As she tells it:
The question of understanding and coexisting with other viewpoints has been recent but all-consuming for me. I’m barely legal drinking age, the daughter of a self-identified queer woman and an immigrant, an only child of divorced parents, never stepped foot into a church, grew up on The Daily Show. I showed up on campus already knowing the general liberal “creed.”
Instead of shedding the shackles of a conservative upbringing, as many of my peers announce they're doing, I’ve been learning that my childhood was not common whatsoever. I don’t think it’s right to say that I’m going “backwards,” but it feels weird trying to genuinely understand religious/conservative views from a liberal background when most people I know so easily did the vice-versa (and changed ideologies because of it).
I’m not trying to change.
I just want to understand the 50+ percent of the population that had a different childhood than I did so I can stop imagining them as “evil, bigoted” strawmen.
That sort of search for new knowledge and enhanced understanding of others can be among the most enriching, rewarding parts of higher education. And as this student is discovering, the cultivation of charity, modesty, and empathy are necessary for success.
As she put it:
The other night I had a conversation with two friends – all of us liberal college students, but Friend 1 was from a “mixed” liberal/libertarian family, Friend 2 was from a conservative family, and then me. Friend 1 made the claim that whether or not someone is a good person is independent of political affiliation, but Friend 2 shied away from that notion.

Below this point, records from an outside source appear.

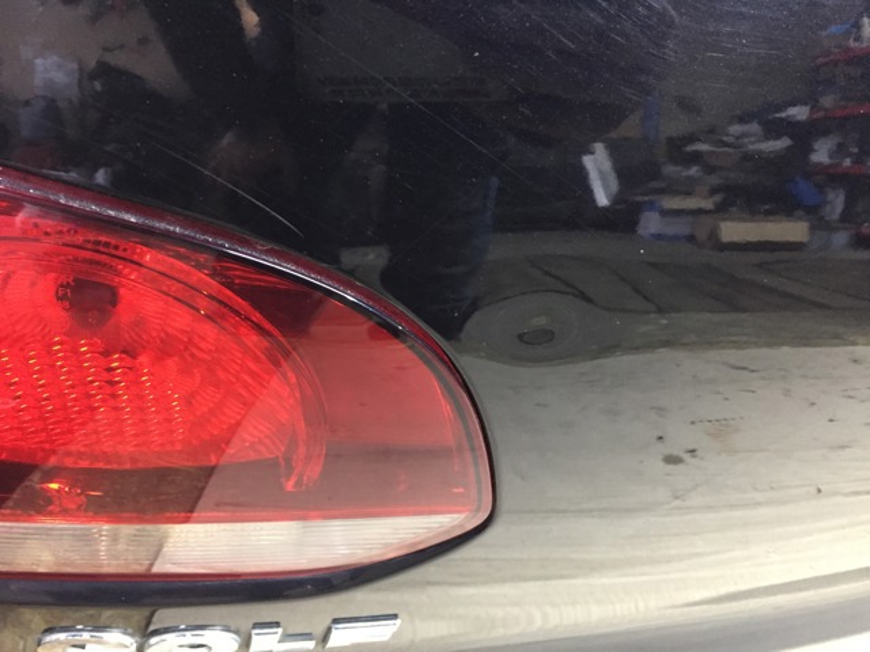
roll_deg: -7.1
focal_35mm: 29
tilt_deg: -37.1
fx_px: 729
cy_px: 326
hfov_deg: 61.7
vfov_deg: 48.2
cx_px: 435
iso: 250
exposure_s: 1/17
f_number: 2.2
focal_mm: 4.15
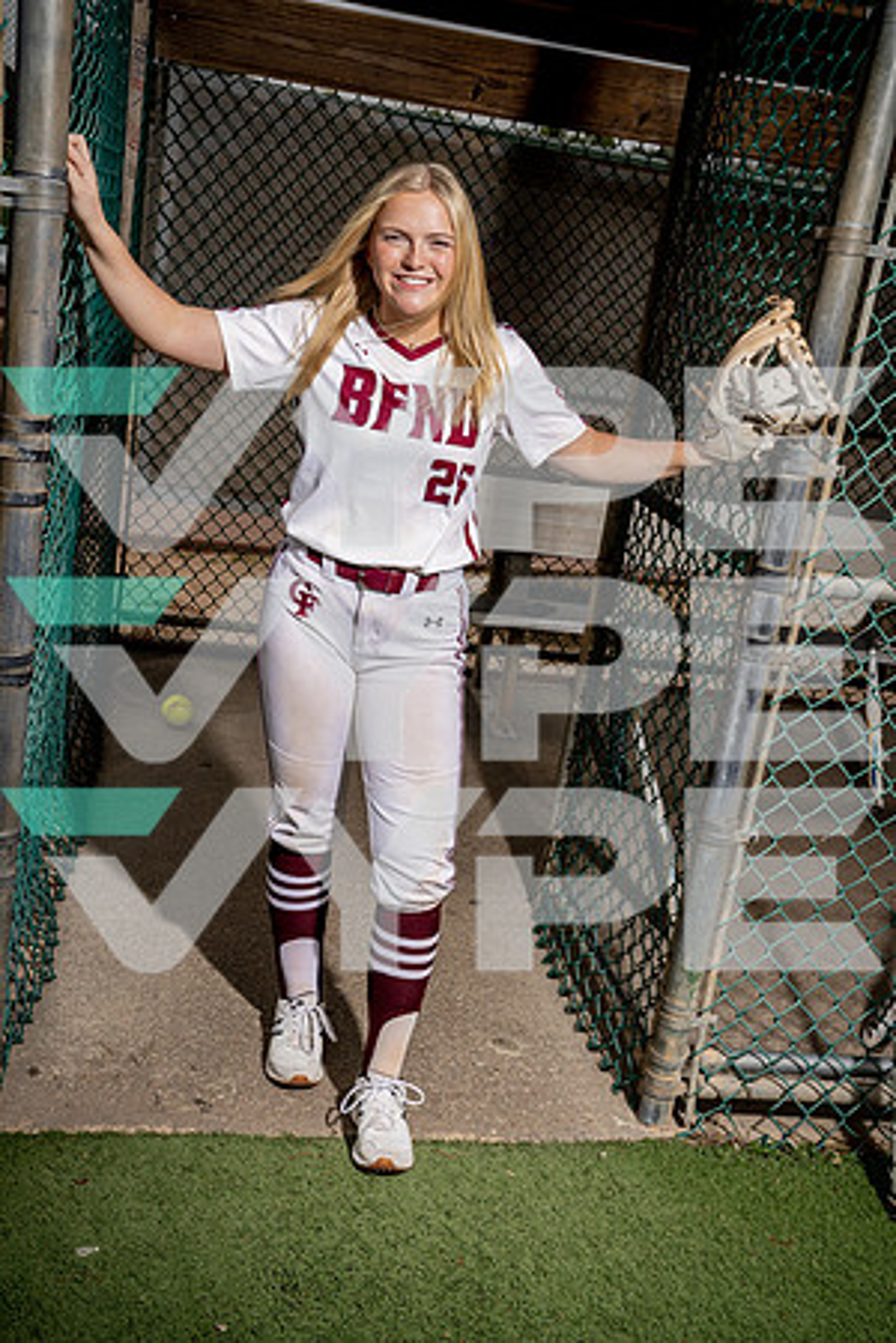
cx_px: 448
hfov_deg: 33.4
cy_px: 672
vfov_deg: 48.5
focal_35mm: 40
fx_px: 1493
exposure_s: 1/250
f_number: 8
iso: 100
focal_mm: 40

I believe the discomfort from Friend 2 came from the word “good,” which she interpreted strictly as her definition of “good person.” I think the most helpful rephrase is that whether or not someone is being their idea of a good person is independent of their political affiliation. It’s still going to take work to understand why people behave, think, and vote the ways they do. But believing that everyone is striving to do good, and learning what their idea of “good” is and why, will make it easier. And from there it may be easier to live together. Like I said before, I’m still quite young, so my thoughts are most likely common knowledge at this point.

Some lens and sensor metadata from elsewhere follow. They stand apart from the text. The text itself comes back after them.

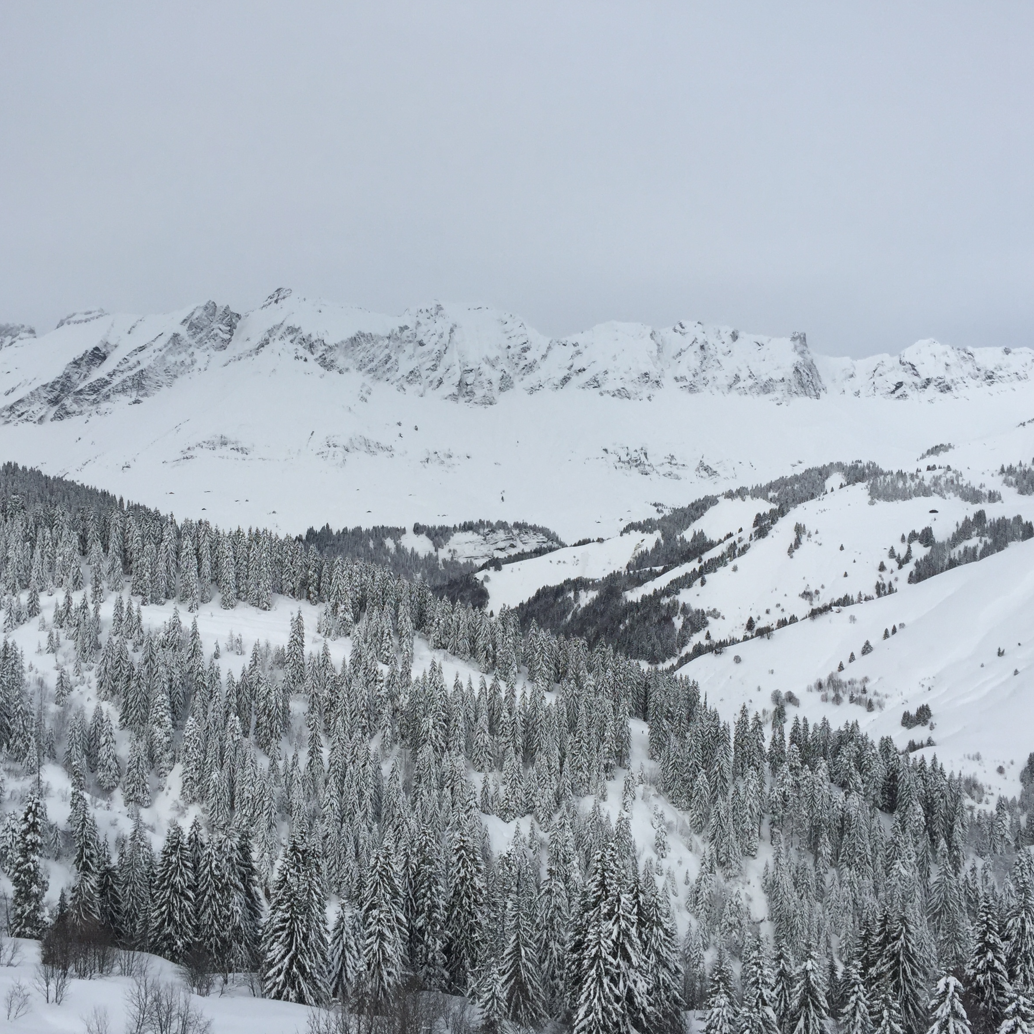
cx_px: 480
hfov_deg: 47.2
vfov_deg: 47.2
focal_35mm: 35
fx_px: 1183
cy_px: 518
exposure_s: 1/6623
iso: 32
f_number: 2.2
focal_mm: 4.15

I would argue that conceiving of oneself as having a lot to learn about others, rather than as a possessor of moral clarity obligated to teach or shame the ignorant, is an increasingly uncommon approach for young people navigating their undergraduate years—and that some administrators and faculty do a disservice to college students, giving them the impression that all important moral questions are settled and apparent, such that their telos as undergrads is to get woke, seek converts, and punish heretics. Some undergraduates are going so far as to demand that the faculty at the pricey colleges they attend undergo mandatory instructional programs in “cultural competency,” as if students are called to enlighten not only their peers, but their teachers, too.